Today the threats and challenges are increasingly dynamic and complex. They include threats that do not recognise borders such as terrorism, cyber-attacks, denial of access attacks, and the development of more sophisticated long-range missiles and unmanned drones. This means that, as General Carter draws up a future ‘Integrated Operating Concept’ for our defence forces as part of the UK Government’s wider security blueprint for the future, it needs to be both operational and adaptable.                

‘I think the security situation is more fragile than I can remember at any time in my career, globally and for the UK,’ he warns; ‘Russia is the acute threat; I don’t regard China as a threat; I regard China as a chronic challenge. China is a rising super power, there are significant interdependencies, particularly with technology. There are lots of opportunities and we need to work with China to resolve the many global issues that resonate these days, whether that is climate change, biodiversity loss, emerging and disruptive technologies or conventions for space and cyber.’                

“'It is clear that General Carter values the lasting influence of his Winchester education.

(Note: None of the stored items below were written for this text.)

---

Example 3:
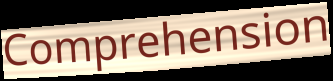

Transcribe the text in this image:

Comprehension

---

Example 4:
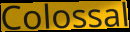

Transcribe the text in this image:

Colossal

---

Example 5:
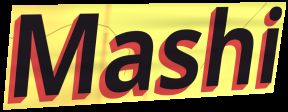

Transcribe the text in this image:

Mashi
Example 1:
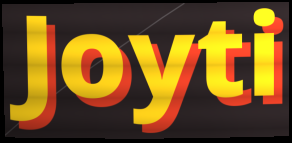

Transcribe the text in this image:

Joyti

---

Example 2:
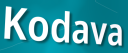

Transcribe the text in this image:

Kodava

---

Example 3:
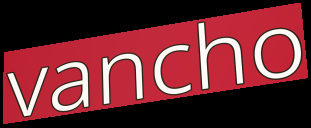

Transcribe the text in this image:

vancho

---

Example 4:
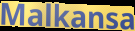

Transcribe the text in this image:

Malkansa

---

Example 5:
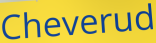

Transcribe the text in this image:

Cheverud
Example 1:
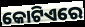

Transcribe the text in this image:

କୋଟିଏରେ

He continues to engage with young people and to return to Winchester College to support and inspire other Wykehamists.'”

The COVID pandemic, he warns, heralds global recession and the potential for more instability. ‘History does not repeat itself, but it does have a rhythm and invariably after an economic crisis you get a security crisis.’ Tension in regions like the Eastern Mediterranean, North Africa, the Caucasus and further afield, often involving more powerful external states, compound the threat. ‘Escalation leading to potential miscalculation is the greatest risk. Modern weapons, particularly autonomous ones, are hard to control, and the legal, ethical and moral framework that worked in the industrial age will not be so effective in the information age. The pervasiveness of information has led to a changed character of conflict and politics. The phenomenon of populism is a challenge and of course these days not many of our policy makers have had any experience of war and how ghastly it is.                

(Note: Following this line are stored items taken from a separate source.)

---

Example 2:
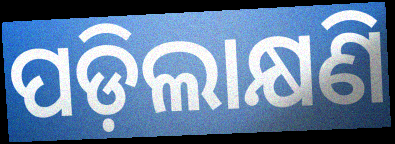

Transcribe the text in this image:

ପଡ଼ିଲାକ୍ଷଣି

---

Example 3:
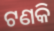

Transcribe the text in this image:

ଟଣକି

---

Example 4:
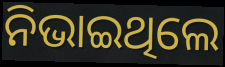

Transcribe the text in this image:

ନିଭାଇଥିଲେ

‘The nature of war is always visceral and violent. It’s always full of friction, and it’s always essentially about human interaction. We will find that autonomy and robots are increasingly prevalent but there will still be a requirement for humans to be in control and for humans to engage.’  His future vision sees an armed force where the battlefield will be populated by a mix of humans and robots, where defence personnel are diverse in terms of race and sex and gender, and where the system of promoting by rank is replaced to some extent with promotion and payment linked to specialisms like cyber skills.                

Meanwhile our armed forces continue to provide military aid in times of crisis or disaster. Since January 2020 General Carter has sat on the Government’s emergency committee COBRA advising on the COVID-19 pandemic. The armed forces have supported the NHS and helped with logistics, acquisition and procurement. They have distributed PPE, built Nightingale Hospitals and carried out large-scale testing in our cities.                

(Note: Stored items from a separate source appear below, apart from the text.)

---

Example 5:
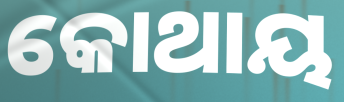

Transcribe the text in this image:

କୋଥାୟ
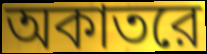
অকাতরে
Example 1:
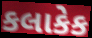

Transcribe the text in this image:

કલાકેક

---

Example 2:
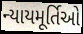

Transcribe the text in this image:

ન્યાયમૂર્તિઓ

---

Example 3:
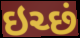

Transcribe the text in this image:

ઇચ્છં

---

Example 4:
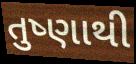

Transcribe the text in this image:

તુષ્ણાથી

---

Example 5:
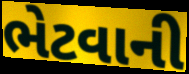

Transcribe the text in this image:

ભેટવાની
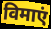
विमाएं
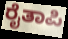
ರೈತಾಪಿ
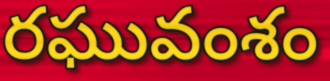
రఘువంశం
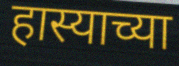
हास्याच्या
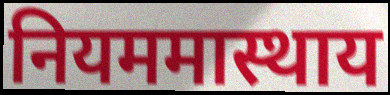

‘There were good examples of innovative thinking, and of two cultures, ours and the NHS, coming together in a very complementary fashion. It turned out to be rather a good marriage, because we sort of surfed off each other’s skill sets and produced a pretty successful product, in the case of the Nightingales in particular, in a really quite remarkable time-frame.’                

It is clear that General Carter values the lasting influence of his Winchester education. He continues to engage with young people and to return to Winchester College to support and inspire other young Wykehamists:                

‘The older you get, the more you realise how important it is to encourage the young. If you don’t make that connection, you won’t learn either. And so much of what I am doing in this current job and my previous one as head of the Army, was actually about making sure that the generation that matters is being listened to. You must take account of their views as you develop a modern career structure and modern armed forces that meet the country’s needs. It’s sobering to think that the Chief of the Defence Staff in 40 years’ time will just be joining the Armed Forces now.’